“I used to be a dancer. Well, I mean, I used to take dance.”
Do you ever feel like you’ve lived 9 different lives? Like you lived the life as a baby, that you don’t even remember. You were likely, at some point, akin to the spawn of Satan during your terrible twos and threatening threes. Which you also likely have very little recollection of. And then there’s grade school you. Where you recall snippets and pieces. Junior High. Which maybe you’d rather forget. High school. Where it’s like you were playing the role of where ever it is your services were needed. And then there’s everything since.
So by the time people meet you as an adult… by the time you maybe become a parent… you’ve lived all these different yous to get to where you are.
For 11 years, I was a dancer. Well. I mean, I took dance lessons. I performed in recitals.

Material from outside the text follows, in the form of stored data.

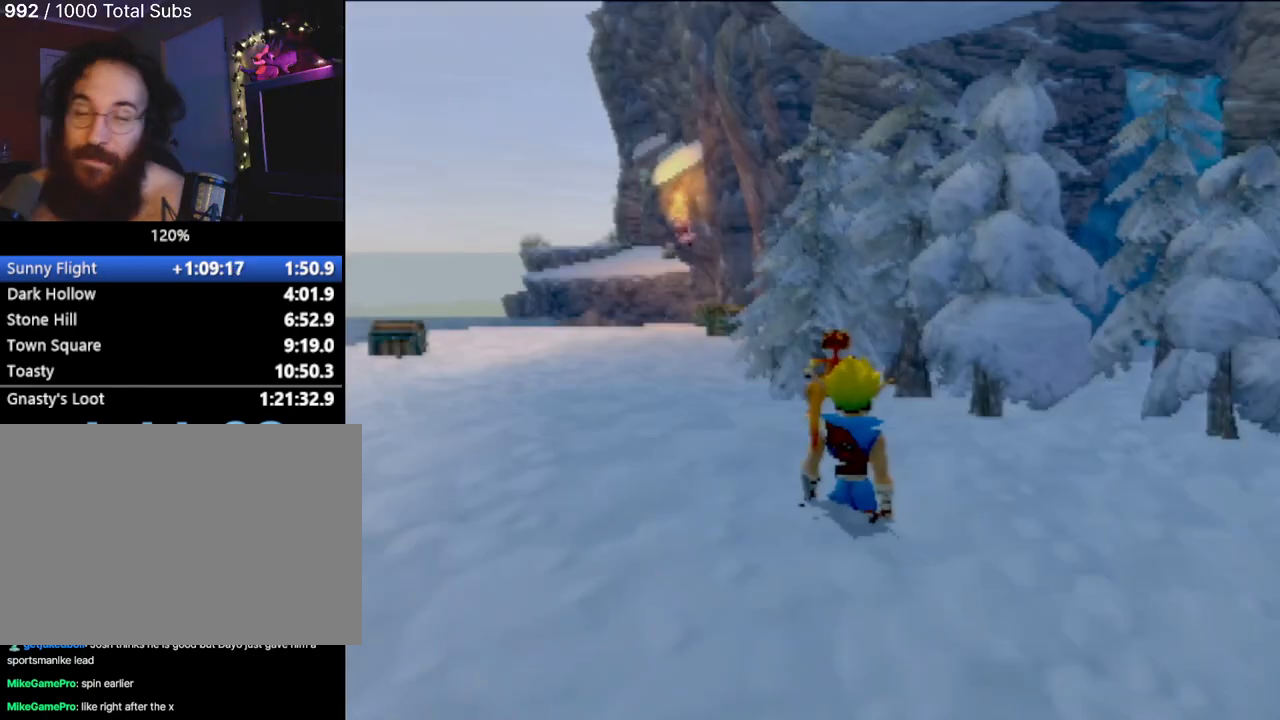
{"buttons": [], "left_stick": "center", "events": []}
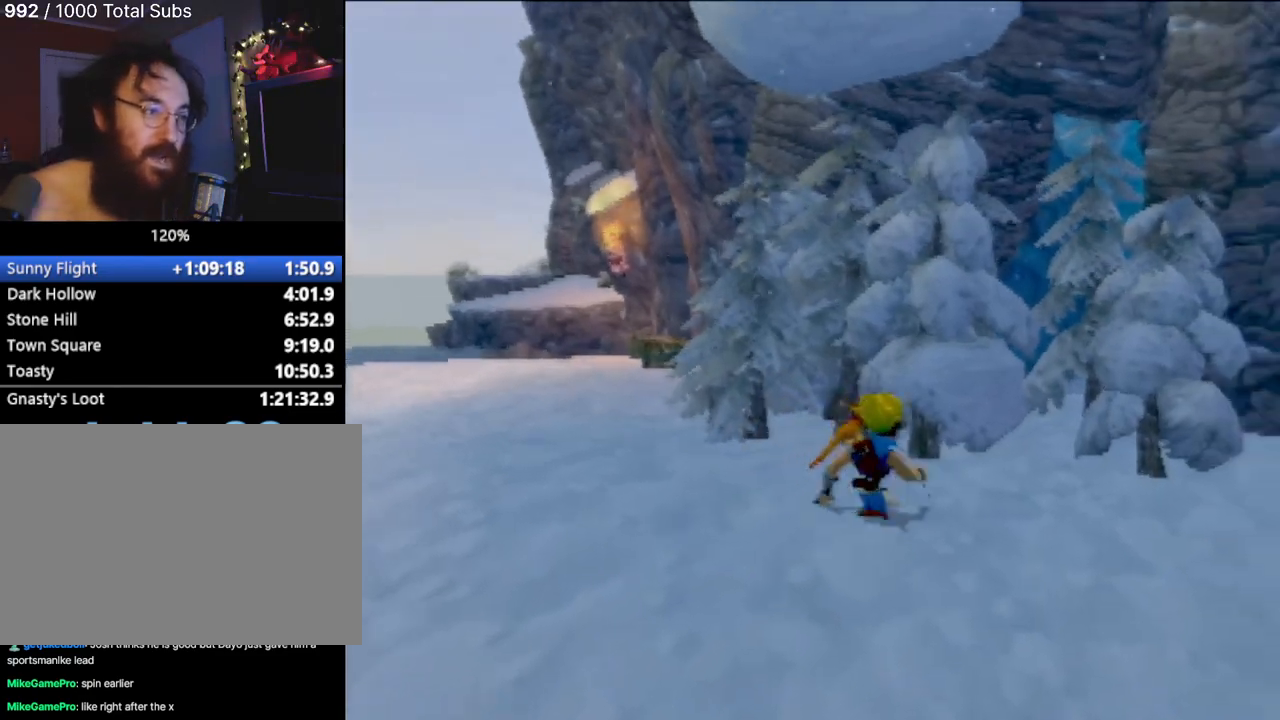
{"buttons": [], "left_stick": "center", "events": []}
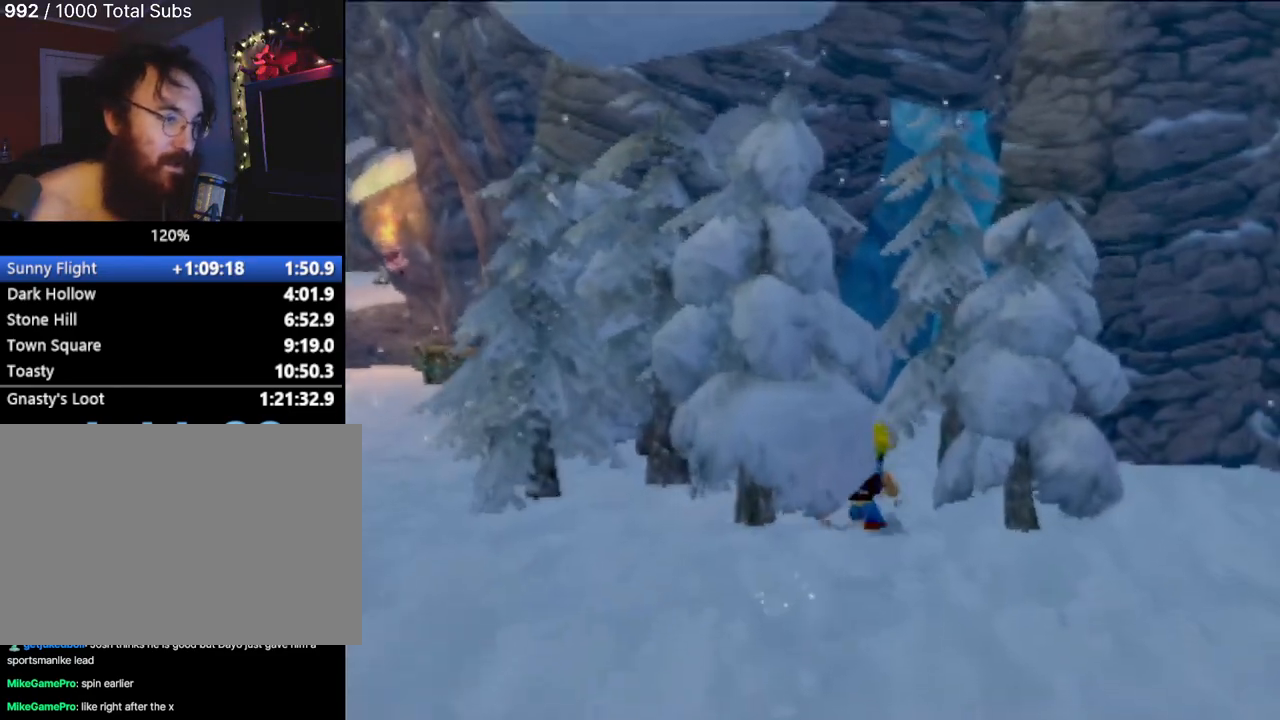
{"buttons": [], "left_stick": "center", "events": []}
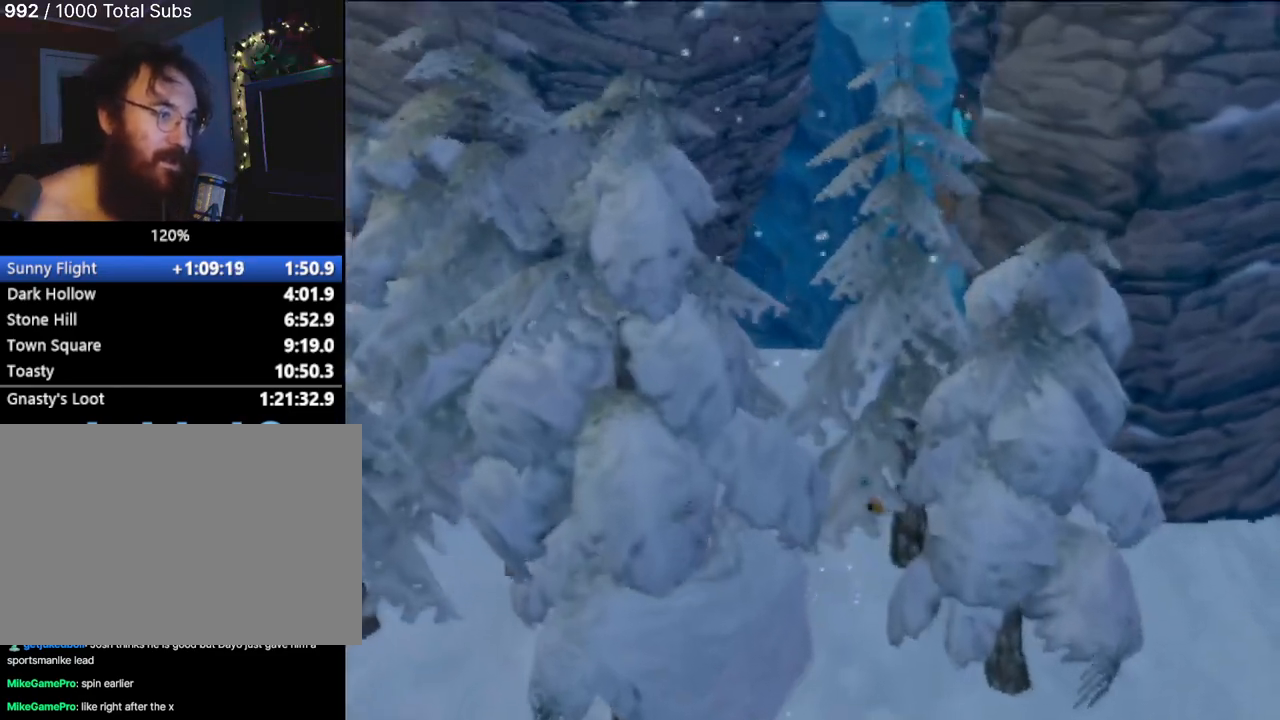
{"buttons": [], "left_stick": "center", "events": []}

I went to classes every week — at times, as many as 4 or 5. I don’t know that I ever was a dancer in the truest sense of the talent. My middle name is far from Grace. But I danced. Took a lot of dance classes. Spent a fair amount of hours tapping, jazzing, balleting, and a few other thingsings. And I loved it.
For just over a decade, from the time I was three through my Freshman year of high school I took dance. It taught me endless lessons. And gave me memories for a lifetime. And yet, it feels as though it happened in another lifetime. You know what I mean? When those things you once gave so much time to, are no longer a part of any of your days? It’s weird, right?
This one. Ohhhh Fun, Fun, Fun. My sister and I did tap duets several years. And when I look back on my days in dance, that is the time for which I am most thankful. My sister and I were complete opposites. She always knew all the steps. I always brought the drama. But it worked. We wore the most insane outfits. But it was okay. Because we were doing it together. We were having fun, fun, fun. And that’s really all that mattered.